Fragrant gardens in the desert

The Prime Minister is now back from his visit to the US and the debates continue around what was good and what fell way short, depending on which side of the political divide you are on. Irrespective of the visit, the bulk of us know that things will just continue the way they have always done including the debate on the exchange of Shakil Afridi with Afia Siddiqui. The difference, if any, will not really trickle down enough to be felt. The drones too, may take a respite, but will not stop permanently as requested.
While life at the top continues, according to plan some say, with much that keeps the ordinary citizen disgruntled sans relief, there are also groups of people within this country who do not give up and nurture lovingly and longingly to their gardens of beliefs and passion. As the weather is wonderful therefore I only want to talk about the positive things around me and focus on what is good. These special people may be active in small numbers but collectively they are what stands between us and the annihilation of the thought and creative process – or being dead or alive.
In all our major cities there are ongoing efforts at organizing literature festivals, cultural show casings, exchanges of dialogue, activism, theatre, revival of films, original and fusion music and the display of our brilliant sense of humour. We fight for what we believe in, on different fronts, and refuse to despair. This spirit of resistance is what will one day see us through the travails of the parched desert that the national landscape presents at the present moment.
In Islamabad itself there are several things happening continuously which help to take the mind off the reality of prevalent corruption, underhand wheeling and dealing, the frustratingly slow system and so on and so forth. When an ambitious plan was announced to build another city on the other side of the Margallah Hills by the new government recently with projections of connecting the two through an underground tunnel, there was a small group who decided they were going to fight this tooth and nail. This group, led by the indefatigable Roedad Khan and helped ably by Dr. Dushka Syed, organized the resistance movement which has led to, within days, scrapping of the plan by the Supreme Court. Islamabad has its passionate protectors and more power to them.

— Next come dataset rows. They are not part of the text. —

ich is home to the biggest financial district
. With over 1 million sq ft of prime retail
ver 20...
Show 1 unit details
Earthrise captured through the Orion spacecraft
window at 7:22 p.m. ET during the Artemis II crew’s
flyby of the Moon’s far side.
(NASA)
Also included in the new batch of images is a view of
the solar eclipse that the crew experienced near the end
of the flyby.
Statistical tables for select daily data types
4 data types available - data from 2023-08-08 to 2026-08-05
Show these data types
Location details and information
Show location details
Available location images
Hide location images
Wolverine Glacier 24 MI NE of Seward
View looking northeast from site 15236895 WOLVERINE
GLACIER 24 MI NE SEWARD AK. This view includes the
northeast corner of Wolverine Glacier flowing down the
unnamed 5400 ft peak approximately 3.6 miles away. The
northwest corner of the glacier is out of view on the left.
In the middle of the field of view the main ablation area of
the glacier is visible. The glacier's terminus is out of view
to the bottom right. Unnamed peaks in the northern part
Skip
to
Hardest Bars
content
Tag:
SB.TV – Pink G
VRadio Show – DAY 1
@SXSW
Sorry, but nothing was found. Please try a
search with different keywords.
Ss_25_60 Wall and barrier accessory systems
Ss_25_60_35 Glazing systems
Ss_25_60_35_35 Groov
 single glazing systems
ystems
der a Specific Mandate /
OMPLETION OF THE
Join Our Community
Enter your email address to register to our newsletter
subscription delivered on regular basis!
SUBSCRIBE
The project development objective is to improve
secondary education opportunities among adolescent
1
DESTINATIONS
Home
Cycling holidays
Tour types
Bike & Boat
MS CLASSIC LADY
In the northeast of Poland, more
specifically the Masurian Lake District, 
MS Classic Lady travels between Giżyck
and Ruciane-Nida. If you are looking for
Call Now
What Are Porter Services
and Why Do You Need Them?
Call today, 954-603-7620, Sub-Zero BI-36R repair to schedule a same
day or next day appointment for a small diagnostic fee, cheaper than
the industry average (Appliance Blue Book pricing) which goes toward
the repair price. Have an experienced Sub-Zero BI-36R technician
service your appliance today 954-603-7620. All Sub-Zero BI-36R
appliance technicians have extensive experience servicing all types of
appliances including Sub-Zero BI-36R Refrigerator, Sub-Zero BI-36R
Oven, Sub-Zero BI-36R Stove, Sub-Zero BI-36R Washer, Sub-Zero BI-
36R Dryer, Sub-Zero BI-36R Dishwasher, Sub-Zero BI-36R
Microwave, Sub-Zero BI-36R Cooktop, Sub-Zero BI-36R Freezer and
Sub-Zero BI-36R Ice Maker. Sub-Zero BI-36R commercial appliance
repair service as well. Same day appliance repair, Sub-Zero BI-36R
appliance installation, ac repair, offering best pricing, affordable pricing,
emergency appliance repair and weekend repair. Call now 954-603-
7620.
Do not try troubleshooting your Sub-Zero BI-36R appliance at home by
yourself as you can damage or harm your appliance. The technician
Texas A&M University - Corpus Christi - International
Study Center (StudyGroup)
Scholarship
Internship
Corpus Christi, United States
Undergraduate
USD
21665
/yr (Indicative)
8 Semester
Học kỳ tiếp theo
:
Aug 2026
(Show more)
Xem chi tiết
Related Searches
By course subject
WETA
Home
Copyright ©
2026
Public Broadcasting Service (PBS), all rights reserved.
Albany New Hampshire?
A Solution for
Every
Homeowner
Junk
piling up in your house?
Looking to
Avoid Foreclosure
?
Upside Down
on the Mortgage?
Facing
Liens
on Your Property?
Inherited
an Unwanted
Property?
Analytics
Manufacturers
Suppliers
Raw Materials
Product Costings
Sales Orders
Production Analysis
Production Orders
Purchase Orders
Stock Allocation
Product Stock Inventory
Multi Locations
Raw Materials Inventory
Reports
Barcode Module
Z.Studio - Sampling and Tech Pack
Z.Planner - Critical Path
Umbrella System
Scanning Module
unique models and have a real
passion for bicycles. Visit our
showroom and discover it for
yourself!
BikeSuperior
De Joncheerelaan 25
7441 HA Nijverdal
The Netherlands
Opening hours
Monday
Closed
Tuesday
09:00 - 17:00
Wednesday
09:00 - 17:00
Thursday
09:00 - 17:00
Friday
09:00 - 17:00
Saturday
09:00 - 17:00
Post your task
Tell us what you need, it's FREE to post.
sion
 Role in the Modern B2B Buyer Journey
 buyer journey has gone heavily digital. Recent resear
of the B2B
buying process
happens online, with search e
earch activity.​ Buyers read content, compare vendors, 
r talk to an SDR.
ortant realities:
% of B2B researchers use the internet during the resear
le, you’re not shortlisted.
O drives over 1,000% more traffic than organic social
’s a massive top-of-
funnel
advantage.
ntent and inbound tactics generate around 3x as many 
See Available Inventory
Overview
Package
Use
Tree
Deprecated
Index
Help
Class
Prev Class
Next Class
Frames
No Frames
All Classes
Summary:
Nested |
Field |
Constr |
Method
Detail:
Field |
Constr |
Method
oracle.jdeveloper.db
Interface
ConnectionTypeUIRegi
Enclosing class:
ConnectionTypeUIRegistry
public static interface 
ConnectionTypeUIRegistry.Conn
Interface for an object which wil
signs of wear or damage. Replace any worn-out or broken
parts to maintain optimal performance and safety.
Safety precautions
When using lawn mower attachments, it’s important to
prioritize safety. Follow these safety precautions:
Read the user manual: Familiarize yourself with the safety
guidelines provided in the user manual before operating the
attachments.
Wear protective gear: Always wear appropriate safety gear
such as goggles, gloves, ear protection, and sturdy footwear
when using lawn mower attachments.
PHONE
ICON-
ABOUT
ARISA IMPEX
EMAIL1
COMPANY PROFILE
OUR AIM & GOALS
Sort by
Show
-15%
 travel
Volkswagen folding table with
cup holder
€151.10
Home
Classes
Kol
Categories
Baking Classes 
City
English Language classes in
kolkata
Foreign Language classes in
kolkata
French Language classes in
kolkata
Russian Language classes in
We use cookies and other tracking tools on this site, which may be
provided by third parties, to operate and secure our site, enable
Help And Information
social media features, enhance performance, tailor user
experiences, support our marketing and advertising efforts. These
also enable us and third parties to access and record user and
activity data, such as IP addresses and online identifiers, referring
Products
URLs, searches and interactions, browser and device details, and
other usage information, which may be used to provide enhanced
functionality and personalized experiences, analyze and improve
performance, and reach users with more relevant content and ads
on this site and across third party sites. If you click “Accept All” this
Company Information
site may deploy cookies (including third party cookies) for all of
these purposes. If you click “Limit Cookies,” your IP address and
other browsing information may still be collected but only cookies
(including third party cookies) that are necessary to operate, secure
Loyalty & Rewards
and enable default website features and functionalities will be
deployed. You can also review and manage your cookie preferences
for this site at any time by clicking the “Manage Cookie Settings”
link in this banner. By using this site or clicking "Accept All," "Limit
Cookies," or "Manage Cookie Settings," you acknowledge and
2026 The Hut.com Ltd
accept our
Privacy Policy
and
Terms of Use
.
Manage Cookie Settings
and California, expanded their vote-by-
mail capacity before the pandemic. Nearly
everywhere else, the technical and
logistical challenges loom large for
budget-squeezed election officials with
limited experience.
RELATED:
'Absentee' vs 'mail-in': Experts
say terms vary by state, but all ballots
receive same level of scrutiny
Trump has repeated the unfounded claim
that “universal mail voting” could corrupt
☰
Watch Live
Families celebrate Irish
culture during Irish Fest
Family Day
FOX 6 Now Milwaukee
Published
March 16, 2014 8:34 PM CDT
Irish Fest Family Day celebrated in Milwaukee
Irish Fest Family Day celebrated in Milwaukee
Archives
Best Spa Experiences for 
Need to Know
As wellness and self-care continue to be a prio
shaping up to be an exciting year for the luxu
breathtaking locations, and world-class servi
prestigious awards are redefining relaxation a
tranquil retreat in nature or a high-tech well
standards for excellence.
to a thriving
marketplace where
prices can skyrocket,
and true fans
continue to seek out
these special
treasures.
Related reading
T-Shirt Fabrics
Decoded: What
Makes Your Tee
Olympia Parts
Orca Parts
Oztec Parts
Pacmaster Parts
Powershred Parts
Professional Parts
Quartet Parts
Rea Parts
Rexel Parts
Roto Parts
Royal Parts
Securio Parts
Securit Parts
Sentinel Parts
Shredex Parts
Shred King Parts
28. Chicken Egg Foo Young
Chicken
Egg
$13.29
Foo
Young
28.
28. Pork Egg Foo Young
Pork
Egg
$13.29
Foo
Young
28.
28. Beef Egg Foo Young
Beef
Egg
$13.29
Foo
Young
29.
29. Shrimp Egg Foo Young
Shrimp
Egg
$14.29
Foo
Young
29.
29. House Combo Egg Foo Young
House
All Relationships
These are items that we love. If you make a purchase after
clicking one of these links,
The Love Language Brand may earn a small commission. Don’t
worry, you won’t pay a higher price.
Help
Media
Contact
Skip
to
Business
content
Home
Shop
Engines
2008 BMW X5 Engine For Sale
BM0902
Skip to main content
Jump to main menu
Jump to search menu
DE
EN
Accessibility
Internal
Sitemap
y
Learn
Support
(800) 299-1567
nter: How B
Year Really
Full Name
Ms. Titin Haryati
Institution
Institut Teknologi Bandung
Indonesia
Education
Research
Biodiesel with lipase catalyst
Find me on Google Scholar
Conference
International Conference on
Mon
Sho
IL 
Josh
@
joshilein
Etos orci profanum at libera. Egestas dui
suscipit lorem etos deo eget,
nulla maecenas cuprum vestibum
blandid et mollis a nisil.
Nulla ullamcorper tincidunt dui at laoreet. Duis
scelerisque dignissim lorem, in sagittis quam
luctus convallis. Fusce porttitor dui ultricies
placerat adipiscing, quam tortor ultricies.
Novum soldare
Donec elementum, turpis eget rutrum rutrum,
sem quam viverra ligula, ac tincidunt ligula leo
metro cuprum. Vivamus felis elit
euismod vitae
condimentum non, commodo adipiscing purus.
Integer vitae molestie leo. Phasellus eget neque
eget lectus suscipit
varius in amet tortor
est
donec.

It is the spirit of voluntarily contributing to a cause that is worthy that fuels it and keeps it alive. The sub-continent’s favourite resister, equally admired on both sides of the border, Arundhati Roy, puts it thus ‘Real resistance has real consequences. And no salary’. The high that comes from successfully achieving a goal that has been fought for the larger good has no comparison. The effort by a small group in Karachi and Lahore to keep the memory of the slain polio workers alive and pay tributes to them is a step to be appreciated. As polio becomes a non issue for the rest of the world, it keeps rearing its ugly head in Pakistan because of the serious, malicious propaganda against it and because of the scaring off of polio workers when their innocent colleagues are targeted and killed.
There is another voluntary organization that for the last 40 years has made it its cause to project Pakistani culture, arts, history and way of life to the members of the diplomatic community who are posted here so that they get a feel of the actual identity of the country. It does its work efficiently, quietly and voluntarily according to the calendar it devises for one year. The ASG needs to be recognized for the contributions it has made for the country’s image over the last four decades.
The play ‘Sawa Chaudan August’ written by Anwar Maqsood and so well directed and produced by Islamabad’s own and unbelievably young 24 year old Dawar Mehmood, is showing to packed audiences at the Arts Council Auditorium every day. We in the capital can take pride in the fact that the bulk of the young cast in the play is also from our city. The play focuses on Zia ul Haq and ZAB’s contribution to the country and their meeting Jinnah in today’s Pakistan. We have travelled enough distance from their time in power to be able to clearly see things in perspective. Theatre is maturing and coming of age in Pakistan because of the passion of those who have dedicated themselves to it.
There are small organizations like mausikar and others who are making valuable efforts at keeping our traditional, classical music alive. Another place that is providing a tremendous outlet for the youth of the city to polish its talents is Kuch Khaas in Islamabad. It is positioned as a centre for culture and dialogue and is feverishly busy all seven days of the week. Talks, readings, plays, presentations, dialogue interactions, story telling, dance, music and now also a weekly market for organic products keeps the place packed at all hours. Kuch Khaas is breathing soul in to a city that did not have it.
Several Pakistani movies have made waves too in the recent weeks and the most recent is Waar which is attracting huge audiences and even ten shows a day at different cineplexes. Just the thought the cinema is coming back in this way is a feel-good. Lastly our sense of humour keeps us from going insane. When we laugh about something we are able to lessen its impact to our minds and souls. While we love to love Indian movie stars I would not exchange Pakistan’s line of brilliant, natural talent in stand-up comedy for any one of them.

The writer is a public relations and event management professional based in Islamabad.